Managed Kubernetes as an alternative to self-hosting

Running Kubernetes yourself is its own discipline. Spinning up a control plane, securing the etcd cluster, handling upgrades, debugging node issues – that ties up capacity many teams would rather put into actual product development.

Managed Kubernetes – Kubernetes clusters operated by a provider – solves this problem in part. GKE, EKS, and AKS take the control plane off your hands. The real question then becomes: how much Kubernetes knowledge and operational work do you still want to own?

If you want to abstract operations even further, DevOps-as-a-Service (DaaS) platforms are an option. They use Kubernetes as a foundation but offer a simplified interface and a managed operational layer. lowcloud, for example, is a Kubernetes-based DaaS platform built specifically for teams that want the benefits of Kubernetes without having to worry about the infrastructure layer. Deployments, scaling, and networking run through the platform, so the team can focus on the code.

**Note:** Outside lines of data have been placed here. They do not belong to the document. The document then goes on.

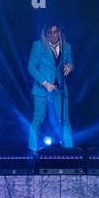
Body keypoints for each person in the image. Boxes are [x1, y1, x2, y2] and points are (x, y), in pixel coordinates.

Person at [28, 22, 74, 151]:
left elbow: (70, 62)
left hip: (59, 88)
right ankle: (32, 151)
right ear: (46, 34)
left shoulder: (67, 47)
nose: (53, 35)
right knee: (38, 118)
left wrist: (70, 66)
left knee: (64, 119)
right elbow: (31, 67)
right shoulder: (38, 46)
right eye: (50, 33)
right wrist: (44, 83)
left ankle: (70, 151)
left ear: (59, 32)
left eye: (55, 32)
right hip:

Decision guide: which tool when?

In short:

  • docker run – for local tests, single containers, quick experiments
  • Docker Compose – for local development and simple single-host deployments
  • Docker Swarm – for small clusters with a low complexity budget
  • Kubernetes – for production environments with scaling requirements, multi-team operations, and cloud-native architecture

No tool is right for every case. The question isn't "which is best?", but "what do I need today – and what will I need in six months?". Starting with Compose doesn't rule out Kubernetes. But if you know from day one that scaling and high availability will matter, you can save yourself the detour.